Could you give us an example of the kind of exercises you ask them to perform?

I’m a big fan of reading really great erotica aloud, together. I also love the renaissance that’s happening with ethical porn, with porn that’s being made for women by women, for couples, and the quality that’s going into the storytelling and the diversity in the casting and all the different types of sexual experiences.

If couples are willing to spend maybe 20 minutes in one of these “willingness windows,” coming together with a laptop between them in a side-by-side way is actually a pretty great way to create some psychological excitement. A lot of couples who have been together for six months, a year, two years, ten years, they’ve never really shared fantasies. They’ve never talked during sex. They don’t even really comment on the sex they’re having. They don’t tell their partners what’s interesting, arousing, or hot. They don’t have a language to correspond with the arousal that they could potentially feel.

Is there a plan b in place, in case the exercises don’t help?

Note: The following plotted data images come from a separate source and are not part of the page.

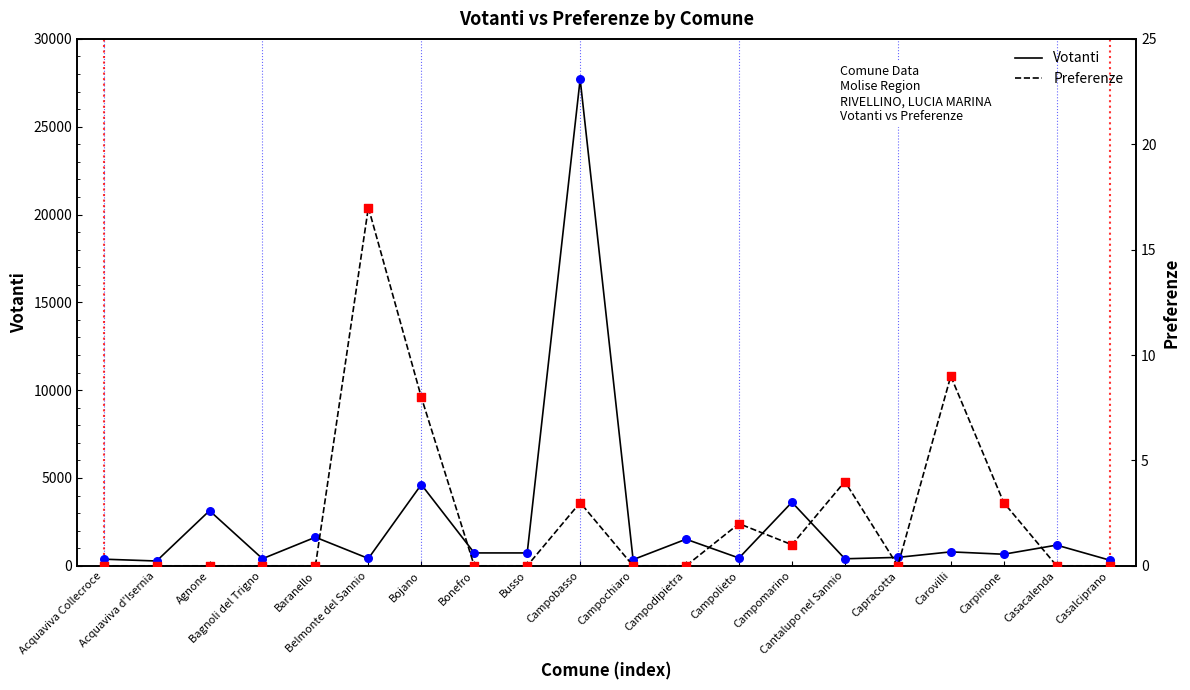

Which series contains the lowest Y value?

Preferenze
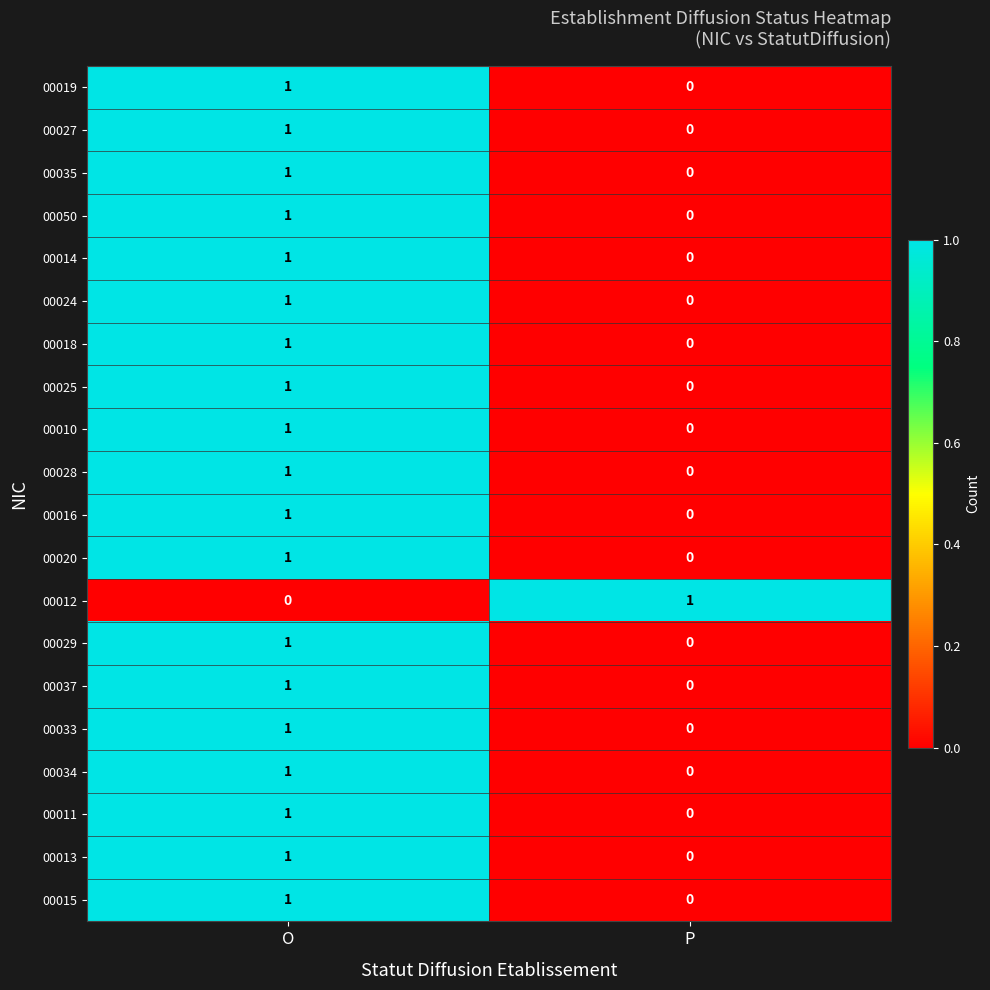

At which label does 00035 reach its minimum?

P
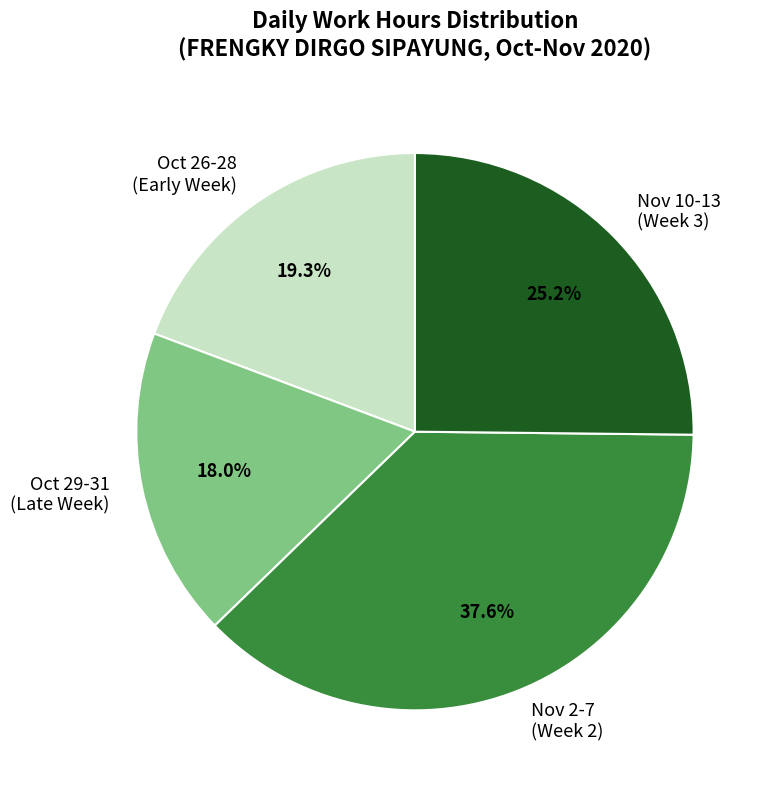

How many segments does this pie chart have?

4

Sometimes, you really can’t move the needle. Sometimes couples are stuck in this gap. And then you have to figure it out from there. How important is sex to the couple? To what extent is masturbation a strategy to relieve some of the pressure of this discrepancy? Are you willing to explore consensual non-monogamy? Those are all options that may come up.

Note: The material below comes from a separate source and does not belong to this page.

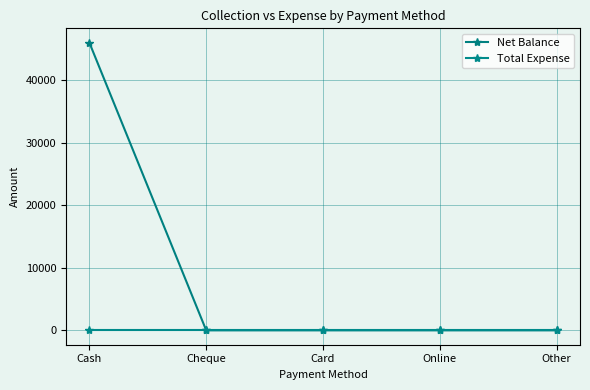

How many lines are shown in the chart?

2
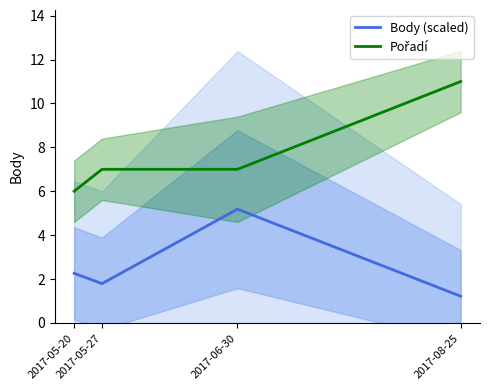

What are all the series names shown in the legend?

Body (scaled), Pořadí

That seems a little depressing. Is there any encouraging news we can give couples that may be new to this sexual dynamic?

There are plenty of couples that are attracted to each other that get stuck in a pattern of bad or mediocre sex. But, when couples picked each other, they were at least partially thinking through the lens of ‘this somebody I’m sexually attracted to,’ I have a much higher chance of helping them recapture what was once present.